In early November The Scottish government published enhanced advice for supporting those who give and receive social care and specifically advocated daily symptom assessment and particularly temperature assessment for residents and staff in care homes. This is very good news since body temperature, although one of the primary signs of covid-19 has not been fully formally leverages as mitigation strategy in the UK. If measured correctly and consistently it can be a useful marker of infection risk and if data collected can be useful in disease surveillance and as the basis of population screening pro- gramme. Previously concerns about validity and accuracy have prevailed and the opportunities have not been seized.. Now it finally the usefulness and necessity for temperature assessment has been recognised and it is time for those who have implemented it to look at their processes and outcomes and ensure quality assurance. For those who have yet to adopt temperature assessment, process and quality are king.

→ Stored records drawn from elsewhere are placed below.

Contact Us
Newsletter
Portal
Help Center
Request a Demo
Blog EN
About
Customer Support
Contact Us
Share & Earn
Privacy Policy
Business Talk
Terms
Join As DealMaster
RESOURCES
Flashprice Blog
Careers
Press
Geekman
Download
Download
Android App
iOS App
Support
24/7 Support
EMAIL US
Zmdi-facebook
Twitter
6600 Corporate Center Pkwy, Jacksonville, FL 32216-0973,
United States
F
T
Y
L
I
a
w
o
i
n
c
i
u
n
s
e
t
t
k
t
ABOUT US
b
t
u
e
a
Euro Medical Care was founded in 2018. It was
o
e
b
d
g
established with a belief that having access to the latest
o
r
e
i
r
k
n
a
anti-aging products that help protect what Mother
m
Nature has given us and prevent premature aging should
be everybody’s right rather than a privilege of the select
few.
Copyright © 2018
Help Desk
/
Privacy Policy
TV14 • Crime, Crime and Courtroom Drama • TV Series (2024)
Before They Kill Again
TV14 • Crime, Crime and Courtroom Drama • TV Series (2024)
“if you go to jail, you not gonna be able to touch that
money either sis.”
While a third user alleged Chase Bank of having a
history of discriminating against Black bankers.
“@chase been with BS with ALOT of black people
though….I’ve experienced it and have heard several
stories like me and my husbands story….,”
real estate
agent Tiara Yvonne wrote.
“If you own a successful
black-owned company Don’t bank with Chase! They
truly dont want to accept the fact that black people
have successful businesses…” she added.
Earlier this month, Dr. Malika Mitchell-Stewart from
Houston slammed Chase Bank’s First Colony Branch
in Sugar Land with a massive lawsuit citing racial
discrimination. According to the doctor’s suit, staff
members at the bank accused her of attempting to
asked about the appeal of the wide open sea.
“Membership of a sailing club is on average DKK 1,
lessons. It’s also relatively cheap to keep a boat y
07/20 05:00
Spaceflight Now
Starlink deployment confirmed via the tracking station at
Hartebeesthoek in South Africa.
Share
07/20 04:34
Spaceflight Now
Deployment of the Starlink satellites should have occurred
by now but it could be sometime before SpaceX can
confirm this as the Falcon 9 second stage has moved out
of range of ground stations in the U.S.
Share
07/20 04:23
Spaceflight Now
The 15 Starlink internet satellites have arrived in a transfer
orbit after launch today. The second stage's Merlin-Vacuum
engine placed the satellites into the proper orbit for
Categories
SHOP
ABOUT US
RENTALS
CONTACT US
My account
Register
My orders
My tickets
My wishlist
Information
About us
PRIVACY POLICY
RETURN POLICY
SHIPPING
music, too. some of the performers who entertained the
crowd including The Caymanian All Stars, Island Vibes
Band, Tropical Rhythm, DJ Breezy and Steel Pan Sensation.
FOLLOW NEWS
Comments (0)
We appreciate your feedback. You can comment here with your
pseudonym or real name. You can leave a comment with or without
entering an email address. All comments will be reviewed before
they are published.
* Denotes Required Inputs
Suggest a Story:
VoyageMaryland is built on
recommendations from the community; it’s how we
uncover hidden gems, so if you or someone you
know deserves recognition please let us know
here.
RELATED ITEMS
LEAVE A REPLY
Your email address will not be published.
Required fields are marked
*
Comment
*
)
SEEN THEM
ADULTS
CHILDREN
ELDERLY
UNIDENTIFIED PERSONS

That said the care industry has been way in advance of government guidelines on symptom assessment, realising that a precautionary approach early on a background of confusing, contradictory and deficient official advice. That information has improved and care home owners have had taken then initiative adding mitigations above and beyond publicly recommended measure. Many have added in temperature assessment of staff, visitors and patients where Public Health guidelines have lagged behind the situation on the ground.

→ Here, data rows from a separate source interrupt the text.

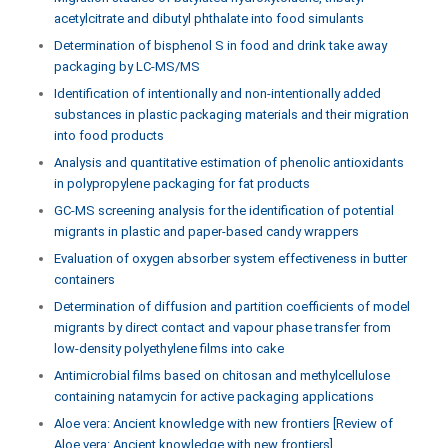
acetylcitrate and dibutyl phthalate into food simulants
Determination of bisphenol S in food and drink take away
packaging by LC-MS/MS
Identification of intentionally and non-intentionally added
substances in plastic packaging materials and their migration
into food products
Analysis and quantitative estimation of phenolic antioxidants
in polypropylene packaging for fat products
GC-MS screening analysis for the identification of potential
migrants in plastic and paper-based candy wrappers
Evaluation of oxygen absorber system effectiveness in butter
containers
Determination of diffusion and partition coefficients of model
migrants by direct contact and vapour phase transfer from
low-density polyethylene films into cake
Antimicrobial films based on chitosan and methylcellulose
containing natamycin for active packaging applications
Aloe vera: Ancient knowledge with new frontiers [Review of
Aloe vera: Ancient knowledge with new frontiers]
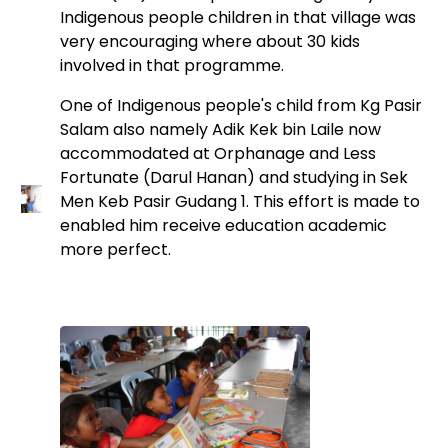
Indigenous people children in that village was
very encouraging where about 30 kids
involved in that programme.
One of Indigenous people's child from Kg Pasir
Salam also namely Adik Kek bin Laile now
accommodated at Orphanage and Less
Fortunate (Darul Hanan) and studying in Sek
Men Keb Pasir Gudang 1. This effort is made to
enabled him receive education academic
more perfect.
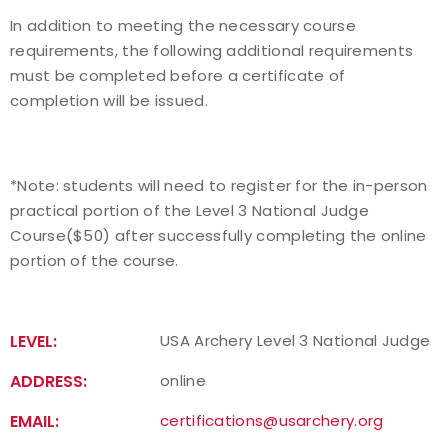
In addition to meeting the necessary course
requirements, the following additional requirements
must be completed before a certificate of
completion will be issued.
*Note: students will need to register for the in-person
practical portion of the Level 3 National Judge
Course($50) after successfully completing the online
portion of the course.
LEVEL:
USA Archery Level 3 National Judge
ADDRESS:
online
EMAIL:
certifications@usarchery.org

In care homes, Temperature assessment has become widespread although often in an ad-hoc way without proper processes procedures and audit. In this light there is some doubt about the value of the temperature assessment process, assessment accuracy and validity with- out data being kept or used in the audit, it is easy to think that temperature assessment is largely theatre.

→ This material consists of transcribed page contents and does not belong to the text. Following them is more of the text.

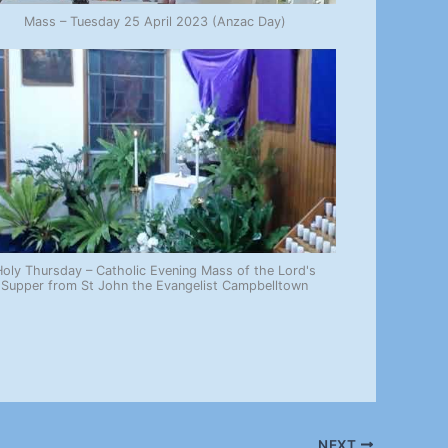
Mass – Tuesday 25 April 2023 (Anzac Day)
oly Thursday – Catholic Evening Mass of the Lord's
Supper from St John the Evangelist Campbelltown
NEXT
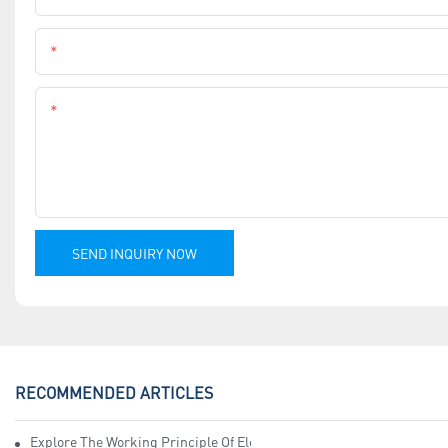
Phone
Content
SEND INQUIRY NOW
RECOMMENDED ARTICLES
Explore The Working Principle Of Electrical Insulation Tape Manufa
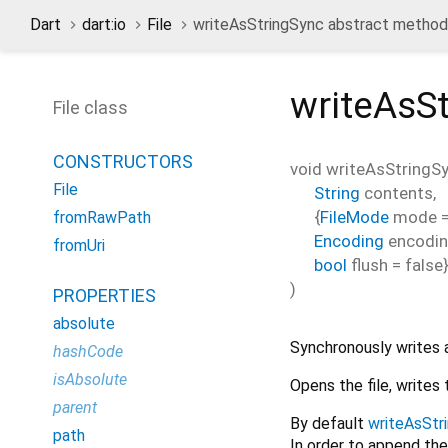
Dart
dart:io
File
writeAsStringSync abstract method
writeAsS
File class
CONSTRUCTORS
void
writeAsStringS
File
String
contents
,
{
FileMode
mode
fromRawPath
Encoding
encodi
fromUri
bool
flush
=
false
)
PROPERTIES
absolute
Synchronously writes a 
hashCode
isAbsolute
Opens the file, writes 
parent
By default
writeAsStr
path
In order to append the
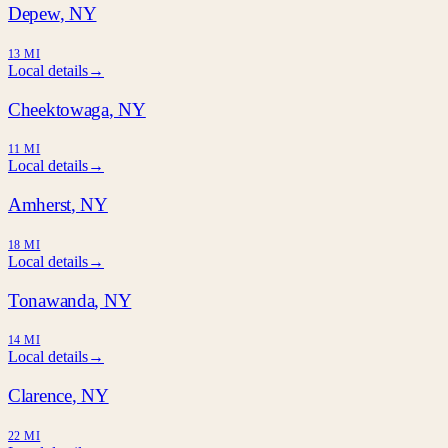
Depew
, NY
13 MI
Local details
→
Cheektowaga
, NY
11 MI
Local details
→
Amherst
, NY
18 MI
Local details
→
Tonawanda
, NY
14 MI
Local details
→
Clarence
, NY
22 MI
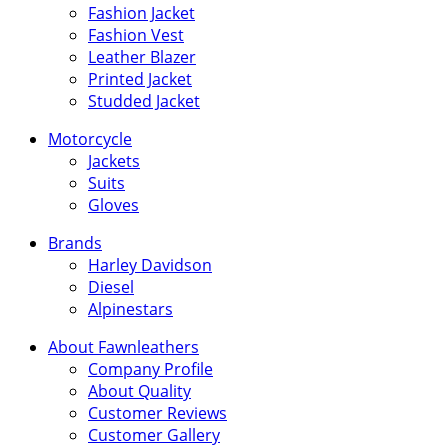
Fashion Jacket
Fashion Vest
Leather Blazer
Printed Jacket
Studded Jacket
Motorcycle
Jackets
Suits
Gloves
Brands
Harley Davidson
Diesel
Alpinestars
About Fawnleathers
Company Profile
About Quality
Customer Reviews
Customer Gallery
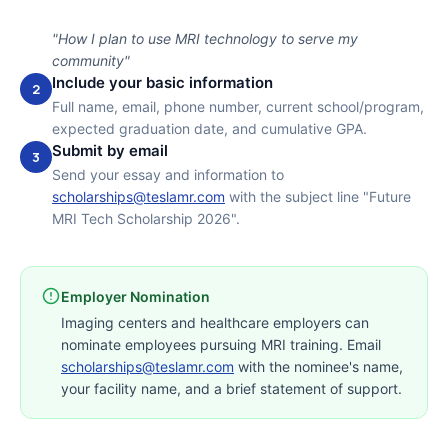
"How I plan to use MRI technology to serve my
community"
Include your basic information
2
Full name, email, phone number, current school/program,
expected graduation date, and cumulative GPA.
Submit by email
3
Send your essay and information to
scholarships@teslamr.com
with the subject line "Future
MRI Tech Scholarship 2026".
Employer Nomination
Imaging centers and healthcare employers can
nominate employees pursuing MRI training. Email
scholarships@teslamr.com
with the nominee's name,
your facility name, and a brief statement of support.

It is important, and perhaps now likely that in view of the formal official public health advice from the Scottish government to care homes to implement daily symptom and temperature assessment that, standard procedures and equipment and the collection of data will become the norm. This will drive a focus by care homes on the accuracy and trust in the assessment as meaningful and helpful. This is good news as it adds another meaningful layer to broader mitigations against Covid 19 and is welcome and easy to implement even while the effectiveness of novel tests are still in doubt and while we endure the long wait for the vaccine.

Objective temperature assessment now has its official sanction, let us get it in place and ensure that it is done so meaningfully and is not just theatre. That is it must be done according to a standard operation procedure using accredited equipment that is fit for purpose and there should be staff training and accreditation and a process of quality assurance. This is not only desirable but also essential Even if and when full eradication is here those care homes that have adopted best practice will be best placed to protect residents from early viral respiratory illness. Other infections such as flu have always threatened our elders in care homes and the Covid-19 pandemic has shone a bright light on our deficiencies in precautionary screening measures to protect them. Now is the time to get the infrastructure in place to protect the most vulnerable in our society for the next stage of this pandemic and be prepared for the next.